> What needs to be done:
From the listing below, copy every line with the word "Ярославль".

> Dataset content:
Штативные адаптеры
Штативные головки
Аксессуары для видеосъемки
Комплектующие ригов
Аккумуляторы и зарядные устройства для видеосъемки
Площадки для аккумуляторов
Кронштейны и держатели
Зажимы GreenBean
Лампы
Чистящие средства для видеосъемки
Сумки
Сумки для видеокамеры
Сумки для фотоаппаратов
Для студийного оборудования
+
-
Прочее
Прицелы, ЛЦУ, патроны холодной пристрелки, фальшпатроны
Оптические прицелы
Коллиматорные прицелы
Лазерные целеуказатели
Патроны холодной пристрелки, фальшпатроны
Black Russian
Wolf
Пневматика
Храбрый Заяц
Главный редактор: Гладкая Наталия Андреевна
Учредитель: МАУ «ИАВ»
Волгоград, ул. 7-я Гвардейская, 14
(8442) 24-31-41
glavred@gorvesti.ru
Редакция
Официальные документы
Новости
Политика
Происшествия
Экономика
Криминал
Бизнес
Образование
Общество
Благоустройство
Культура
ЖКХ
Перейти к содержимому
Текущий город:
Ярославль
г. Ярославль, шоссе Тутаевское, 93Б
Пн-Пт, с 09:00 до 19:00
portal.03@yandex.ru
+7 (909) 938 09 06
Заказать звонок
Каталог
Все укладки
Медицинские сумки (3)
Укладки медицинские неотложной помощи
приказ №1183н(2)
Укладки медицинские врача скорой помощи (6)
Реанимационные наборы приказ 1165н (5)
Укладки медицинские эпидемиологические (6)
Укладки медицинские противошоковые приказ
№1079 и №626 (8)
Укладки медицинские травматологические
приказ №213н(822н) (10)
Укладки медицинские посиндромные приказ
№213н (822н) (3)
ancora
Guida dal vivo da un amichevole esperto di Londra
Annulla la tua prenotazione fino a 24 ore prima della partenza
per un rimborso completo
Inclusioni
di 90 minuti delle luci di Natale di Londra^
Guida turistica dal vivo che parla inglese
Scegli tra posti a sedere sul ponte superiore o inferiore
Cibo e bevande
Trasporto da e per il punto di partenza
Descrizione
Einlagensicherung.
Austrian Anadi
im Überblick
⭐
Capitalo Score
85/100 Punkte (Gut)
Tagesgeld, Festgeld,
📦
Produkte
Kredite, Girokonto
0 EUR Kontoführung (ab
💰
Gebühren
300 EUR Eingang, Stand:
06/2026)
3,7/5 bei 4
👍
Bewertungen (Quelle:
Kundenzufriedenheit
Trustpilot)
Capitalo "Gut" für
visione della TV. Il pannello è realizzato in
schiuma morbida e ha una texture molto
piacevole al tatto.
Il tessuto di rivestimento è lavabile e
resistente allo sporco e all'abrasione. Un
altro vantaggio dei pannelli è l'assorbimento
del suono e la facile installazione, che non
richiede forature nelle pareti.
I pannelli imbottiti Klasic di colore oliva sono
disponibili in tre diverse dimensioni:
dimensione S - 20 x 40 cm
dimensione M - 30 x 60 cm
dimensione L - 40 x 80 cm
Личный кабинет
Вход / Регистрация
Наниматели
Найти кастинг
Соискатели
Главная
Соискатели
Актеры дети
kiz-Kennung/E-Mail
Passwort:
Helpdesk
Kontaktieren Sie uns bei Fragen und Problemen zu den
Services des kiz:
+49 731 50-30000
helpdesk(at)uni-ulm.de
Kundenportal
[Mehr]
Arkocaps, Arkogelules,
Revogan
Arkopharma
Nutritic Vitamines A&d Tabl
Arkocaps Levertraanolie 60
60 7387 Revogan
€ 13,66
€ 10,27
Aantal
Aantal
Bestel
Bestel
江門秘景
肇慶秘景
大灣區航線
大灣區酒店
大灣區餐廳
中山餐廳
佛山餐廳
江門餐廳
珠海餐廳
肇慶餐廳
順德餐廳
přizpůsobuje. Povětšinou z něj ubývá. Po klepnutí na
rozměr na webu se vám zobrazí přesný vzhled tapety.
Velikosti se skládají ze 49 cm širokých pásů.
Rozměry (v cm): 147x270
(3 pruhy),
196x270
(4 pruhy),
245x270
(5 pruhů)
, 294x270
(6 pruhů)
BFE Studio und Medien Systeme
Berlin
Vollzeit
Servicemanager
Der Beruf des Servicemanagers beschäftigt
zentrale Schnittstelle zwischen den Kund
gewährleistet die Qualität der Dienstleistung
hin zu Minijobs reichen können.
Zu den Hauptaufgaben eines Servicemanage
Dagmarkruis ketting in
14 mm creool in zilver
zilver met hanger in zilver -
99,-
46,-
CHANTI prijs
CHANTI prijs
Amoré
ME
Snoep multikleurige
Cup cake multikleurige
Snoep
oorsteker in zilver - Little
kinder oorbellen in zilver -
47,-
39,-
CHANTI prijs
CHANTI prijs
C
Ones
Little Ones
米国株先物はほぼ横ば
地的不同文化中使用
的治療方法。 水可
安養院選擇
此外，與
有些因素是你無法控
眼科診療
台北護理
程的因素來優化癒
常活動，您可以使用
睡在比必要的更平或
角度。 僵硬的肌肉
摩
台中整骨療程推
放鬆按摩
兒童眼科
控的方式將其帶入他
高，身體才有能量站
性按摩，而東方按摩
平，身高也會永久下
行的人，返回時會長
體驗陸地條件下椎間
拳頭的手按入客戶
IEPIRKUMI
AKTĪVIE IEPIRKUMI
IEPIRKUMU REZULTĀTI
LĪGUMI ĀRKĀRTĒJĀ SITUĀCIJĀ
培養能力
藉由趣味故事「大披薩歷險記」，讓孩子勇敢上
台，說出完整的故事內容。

> Reply:
Ярославль
г. Ярославль, шоссе Тутаевское, 93Б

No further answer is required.